You’ll get the most value from external links from sites that Google or other search engines already consider to be an authority of the subject (if the top blog about iPhones links the word to your post, you’ll get a huge boost), but all incoming links will still pass rank to your page, even those from elsewhere on your site.

So be sure and link important keywords to other pages or previous posts on your blog to gain some credibility and search rank. It will make a big difference. Just don’t overdo it; not only do human readers hate reading blogs so filled with links that they might accidentally click on something, Google may penalize you if you go overboard, too.
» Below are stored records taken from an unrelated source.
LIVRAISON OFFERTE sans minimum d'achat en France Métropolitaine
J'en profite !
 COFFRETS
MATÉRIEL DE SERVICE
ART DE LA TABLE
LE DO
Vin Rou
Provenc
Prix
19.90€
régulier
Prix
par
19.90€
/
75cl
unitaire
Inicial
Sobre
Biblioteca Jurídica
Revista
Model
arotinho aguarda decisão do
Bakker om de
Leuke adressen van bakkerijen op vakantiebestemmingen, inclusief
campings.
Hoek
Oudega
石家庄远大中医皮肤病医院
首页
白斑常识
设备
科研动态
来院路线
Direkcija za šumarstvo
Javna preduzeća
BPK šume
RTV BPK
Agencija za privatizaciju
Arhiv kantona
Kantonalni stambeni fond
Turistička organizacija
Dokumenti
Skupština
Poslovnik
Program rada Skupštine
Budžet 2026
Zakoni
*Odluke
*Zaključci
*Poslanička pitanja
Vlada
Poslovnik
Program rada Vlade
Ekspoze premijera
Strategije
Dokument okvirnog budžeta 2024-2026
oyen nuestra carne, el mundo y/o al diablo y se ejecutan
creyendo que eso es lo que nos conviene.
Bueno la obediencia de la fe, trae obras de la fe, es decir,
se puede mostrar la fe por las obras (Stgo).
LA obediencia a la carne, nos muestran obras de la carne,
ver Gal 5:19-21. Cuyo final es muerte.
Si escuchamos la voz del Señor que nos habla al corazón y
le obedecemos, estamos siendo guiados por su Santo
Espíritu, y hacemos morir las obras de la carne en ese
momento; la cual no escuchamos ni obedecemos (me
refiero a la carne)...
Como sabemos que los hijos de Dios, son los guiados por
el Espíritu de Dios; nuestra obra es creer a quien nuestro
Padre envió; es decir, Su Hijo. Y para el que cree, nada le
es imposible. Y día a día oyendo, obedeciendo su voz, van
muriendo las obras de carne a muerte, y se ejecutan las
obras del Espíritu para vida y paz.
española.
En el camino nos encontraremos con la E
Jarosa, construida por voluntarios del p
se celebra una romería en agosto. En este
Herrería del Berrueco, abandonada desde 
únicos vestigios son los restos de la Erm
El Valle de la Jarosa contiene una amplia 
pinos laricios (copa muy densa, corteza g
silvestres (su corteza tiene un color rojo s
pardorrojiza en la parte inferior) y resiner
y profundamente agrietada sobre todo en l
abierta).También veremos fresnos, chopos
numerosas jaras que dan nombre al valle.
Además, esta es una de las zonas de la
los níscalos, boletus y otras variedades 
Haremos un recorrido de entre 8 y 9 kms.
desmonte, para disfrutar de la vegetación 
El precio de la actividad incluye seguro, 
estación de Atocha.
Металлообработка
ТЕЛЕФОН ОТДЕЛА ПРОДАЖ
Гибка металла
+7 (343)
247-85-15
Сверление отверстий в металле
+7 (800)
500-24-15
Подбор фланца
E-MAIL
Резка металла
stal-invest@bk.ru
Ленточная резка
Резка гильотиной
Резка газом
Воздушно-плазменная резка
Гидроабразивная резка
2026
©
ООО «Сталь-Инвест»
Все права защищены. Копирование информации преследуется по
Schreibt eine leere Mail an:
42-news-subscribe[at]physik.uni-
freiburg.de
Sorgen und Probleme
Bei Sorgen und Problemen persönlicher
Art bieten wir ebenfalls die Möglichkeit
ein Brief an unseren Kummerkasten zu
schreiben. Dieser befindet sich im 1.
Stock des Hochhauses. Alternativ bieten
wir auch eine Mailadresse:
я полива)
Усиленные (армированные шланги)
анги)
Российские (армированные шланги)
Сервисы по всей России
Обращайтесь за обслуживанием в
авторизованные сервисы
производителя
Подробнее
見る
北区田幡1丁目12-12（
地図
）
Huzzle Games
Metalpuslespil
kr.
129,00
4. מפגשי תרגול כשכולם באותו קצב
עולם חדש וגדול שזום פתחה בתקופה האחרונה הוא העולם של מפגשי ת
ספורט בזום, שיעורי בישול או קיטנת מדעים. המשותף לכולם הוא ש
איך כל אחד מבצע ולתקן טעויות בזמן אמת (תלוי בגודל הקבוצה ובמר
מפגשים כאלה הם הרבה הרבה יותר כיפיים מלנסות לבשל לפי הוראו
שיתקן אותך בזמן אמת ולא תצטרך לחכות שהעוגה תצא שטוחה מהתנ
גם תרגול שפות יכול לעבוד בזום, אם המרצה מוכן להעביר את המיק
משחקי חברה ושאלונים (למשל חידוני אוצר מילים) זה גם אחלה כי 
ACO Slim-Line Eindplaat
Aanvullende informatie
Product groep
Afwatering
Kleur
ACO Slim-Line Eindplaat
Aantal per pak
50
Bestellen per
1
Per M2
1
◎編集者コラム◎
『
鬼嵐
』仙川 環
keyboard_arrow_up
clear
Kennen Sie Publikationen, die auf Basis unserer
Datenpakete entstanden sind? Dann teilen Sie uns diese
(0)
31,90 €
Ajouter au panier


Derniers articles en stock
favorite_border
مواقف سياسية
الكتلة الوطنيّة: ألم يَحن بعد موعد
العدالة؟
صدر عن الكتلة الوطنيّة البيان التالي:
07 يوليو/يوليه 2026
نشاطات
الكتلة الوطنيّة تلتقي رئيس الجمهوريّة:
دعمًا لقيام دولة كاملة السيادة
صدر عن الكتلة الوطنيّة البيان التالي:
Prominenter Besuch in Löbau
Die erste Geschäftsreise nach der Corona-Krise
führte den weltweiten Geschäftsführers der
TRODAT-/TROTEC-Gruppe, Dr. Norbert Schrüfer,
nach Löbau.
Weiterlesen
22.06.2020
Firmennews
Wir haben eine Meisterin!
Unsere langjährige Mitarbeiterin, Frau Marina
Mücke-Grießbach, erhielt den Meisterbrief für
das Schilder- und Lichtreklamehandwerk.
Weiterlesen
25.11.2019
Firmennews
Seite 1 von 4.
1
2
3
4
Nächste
3. Hit the Tagging Sweet Spot

Most blogging platforms let you apply tags to your posts. Tags help organize your blog so both humans and search engines can find what they’re looking for. They’re terms like “consulting,” “local” or “technology” that reflect the topics and content of the post.

Google tries to recognize tags and use them to prioritize your site in its search ranking for those terms. The tags are usually links to other pages on your blog (usually a backlog of other posts with the same tag), and like we said earlier, linking search terms to other pages on your site helps too.

So by all means, add pertinent tags to your blog post, but be warned that Google and other search engines are wary of sites that try to game this system. They will penalize you in the search rankings if you use so many tags that the web indexing bots suspect you might be attempting to associate your content with unrelated topics just to score extra traffic.

The method for determining this is arcane, but a good rule of thumb from a pro blogger is that five to 10 appropriate tags are usually right in the sweet spot.

4. Use Google Insights to Find the Best Search Terms

You don’t have to play a guessing game about the best tags or search terms to link or put in your post’s title. Since Google is the most popular search engine, it makes sense to focus your efforts there. Whenever you’re not sure which terms to go with, hit up Google Insights, a web-based tool that compares the popularity of any search terms you want to know about.

For example, if your business is a coffee shop but you’re not sure whether would-be customers are more likely to search for “café” or “coffee shop,” Insights can tell you which one is more popular.